[Assigned task] An exact copy of the data is needed, one that excludes all pictures.

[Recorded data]
──────

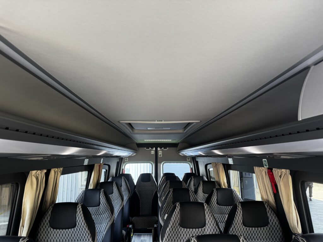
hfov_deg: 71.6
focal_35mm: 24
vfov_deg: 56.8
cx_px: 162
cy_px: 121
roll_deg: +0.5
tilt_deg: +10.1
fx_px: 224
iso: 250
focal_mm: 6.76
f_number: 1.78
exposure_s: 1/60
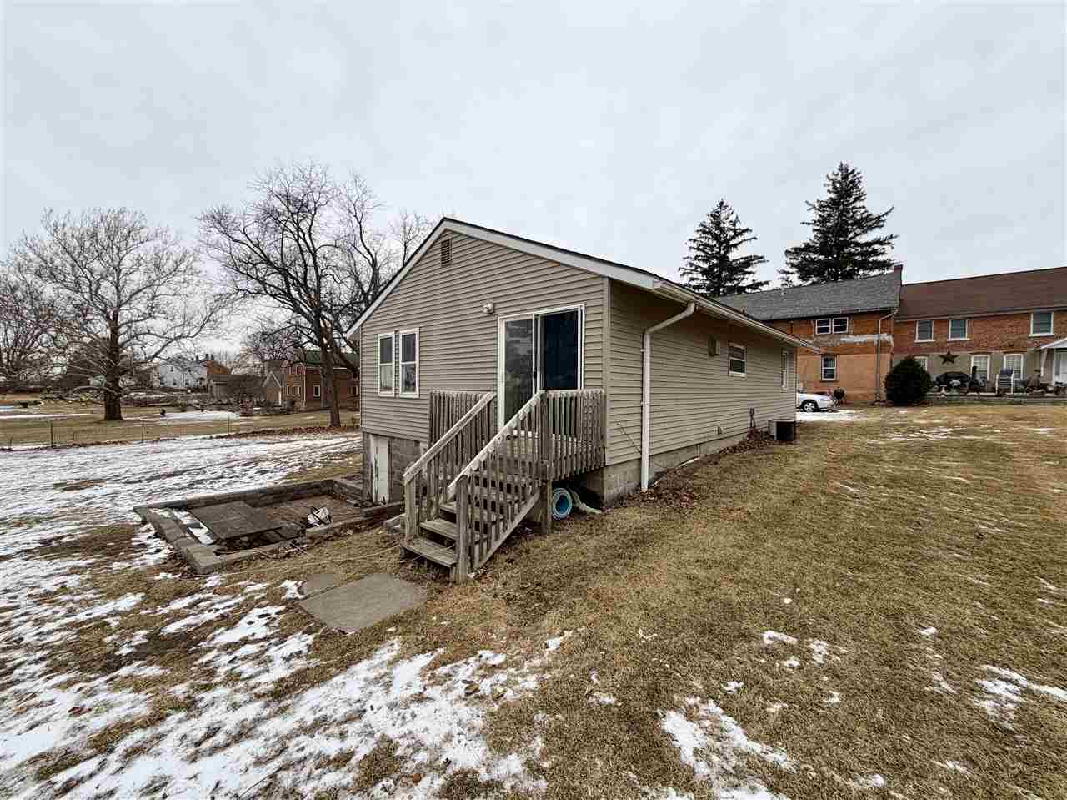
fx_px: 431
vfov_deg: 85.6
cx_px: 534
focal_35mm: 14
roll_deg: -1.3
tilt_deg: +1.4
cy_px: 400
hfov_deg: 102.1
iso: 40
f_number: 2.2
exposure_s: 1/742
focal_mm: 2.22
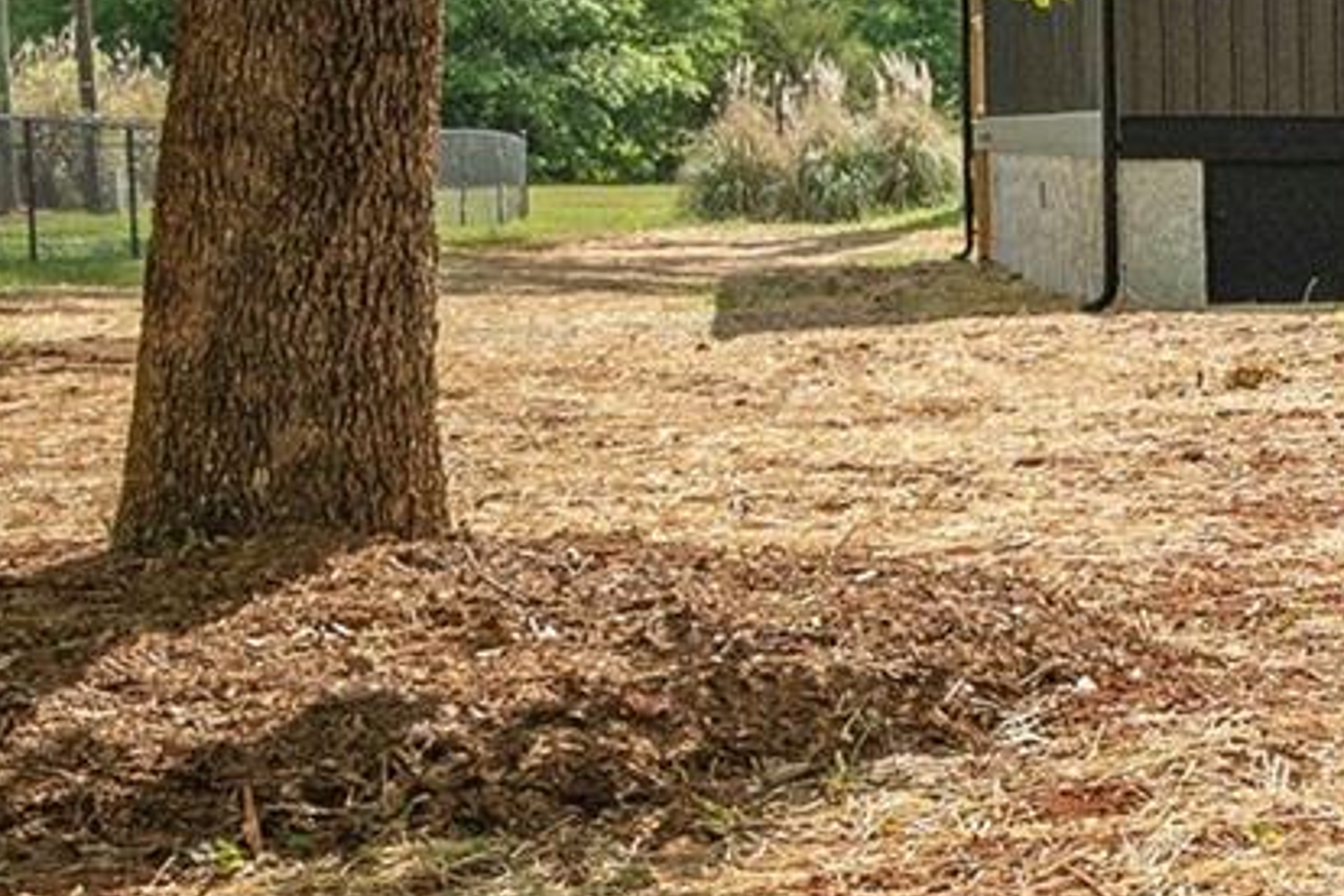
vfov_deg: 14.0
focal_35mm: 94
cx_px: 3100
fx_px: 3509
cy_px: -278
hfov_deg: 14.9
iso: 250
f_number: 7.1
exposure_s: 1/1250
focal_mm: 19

──────

[Solution to this exercise]
hfov_deg: 71.6
focal_35mm: 24
vfov_deg: 56.8
cx_px: 162
cy_px: 121
roll_deg: +0.5
tilt_deg: +10.1
fx_px: 224
iso: 250
focal_mm: 6.76
f_number: 1.78
exposure_s: 1/60
fx_px: 431
vfov_deg: 85.6
cx_px: 534
focal_35mm: 14
roll_deg: -1.3
tilt_deg: +1.4
cy_px: 400
hfov_deg: 102.1
iso: 40
f_number: 2.2
exposure_s: 1/742
focal_mm: 2.22
vfov_deg: 14.0
focal_35mm: 94
cx_px: 3100
fx_px: 3509
cy_px: -278
hfov_deg: 14.9
iso: 250
f_number: 7.1
exposure_s: 1/1250
focal_mm: 19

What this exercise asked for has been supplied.